Excerpt provided>
The three-judge panel sided 2-1 with the NFL, who brought appeal, and said Brady was treated fairly. But chief judge Robert Katzmann dissented.

“I am troubled by the commissioner’s decision to uphold the unprecedented four-game suspension,” Katzmann said. “The commissioner failed to even consider a highly relevant alternative penalty.”

At oral arguments in March, appeals judges did not seem sold on the arguments made on Brady’s behalf by the NFL Players Association.

Judge Denny Chin said evidence of ball tampering was "compelling, if not overwhelming" and there was evidence that Brady "knew about it, consented to it, encouraged it."

The league argued that it was fair for Goodell to severely penalize Brady after he concluded the prize quarterback tarnished the game by impeding the NFL’s investigation by destroying a cellphone containing nearly 10,000 messages.

Judge Barrington Parker said the cellphone destruction raised the stakes “from air in a football to compromising the integrity of a proceeding that the commissioner had convened.”

“So why couldn’t the commissioner suspend Mr Brady for that conduct alone?” he asked. Parker added: “With all due respect, Mr Brady’s explanation of that made no sense whatsoever.”

Parker also was critical of the NFL at the arguments, saying Brady’s lengthy suspension seemed at “first blush a draconian penalty.”

Directions>
Can you quote everything in the excerpt on Tom Brady's suspension appeal from "The three-judge panel" down to "nearly 10,000 messages.", word for word?

[Data items]

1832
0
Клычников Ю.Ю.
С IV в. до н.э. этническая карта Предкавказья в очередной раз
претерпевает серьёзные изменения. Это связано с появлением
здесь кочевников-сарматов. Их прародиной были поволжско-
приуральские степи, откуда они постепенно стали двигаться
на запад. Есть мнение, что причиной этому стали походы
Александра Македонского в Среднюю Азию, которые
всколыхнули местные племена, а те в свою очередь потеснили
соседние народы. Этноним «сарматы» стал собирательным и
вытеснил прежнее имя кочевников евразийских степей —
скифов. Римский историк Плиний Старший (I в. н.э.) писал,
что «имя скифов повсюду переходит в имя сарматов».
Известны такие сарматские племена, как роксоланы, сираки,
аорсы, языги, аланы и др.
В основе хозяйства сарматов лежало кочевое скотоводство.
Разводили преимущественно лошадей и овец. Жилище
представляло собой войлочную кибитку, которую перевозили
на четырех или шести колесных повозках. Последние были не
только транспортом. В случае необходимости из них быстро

Reply>
The three-judge panel sided 2-1 with the NFL, who brought appeal, and said Brady was treated fairly. But chief judge Robert Katzmann dissented.

“I am troubled by the commissioner’s decision to uphold the unprecedented four-game suspension,” Katzmann said. “The commissioner failed to even consider a highly relevant alternative penalty.”

At oral arguments in March, appeals judges did not seem sold on the arguments made on Brady’s behalf by the NFL Players Association.

Judge Denny Chin said evidence of ball tampering was "compelling, if not overwhelming" and there was evidence that Brady "knew about it, consented to it, encouraged it."

The league argued that it was fair for Goodell to severely penalize Brady after he concluded the prize quarterback tarnished the game by impeding the NFL’s investigation by destroying a cellphone containing nearly 10,000 messages.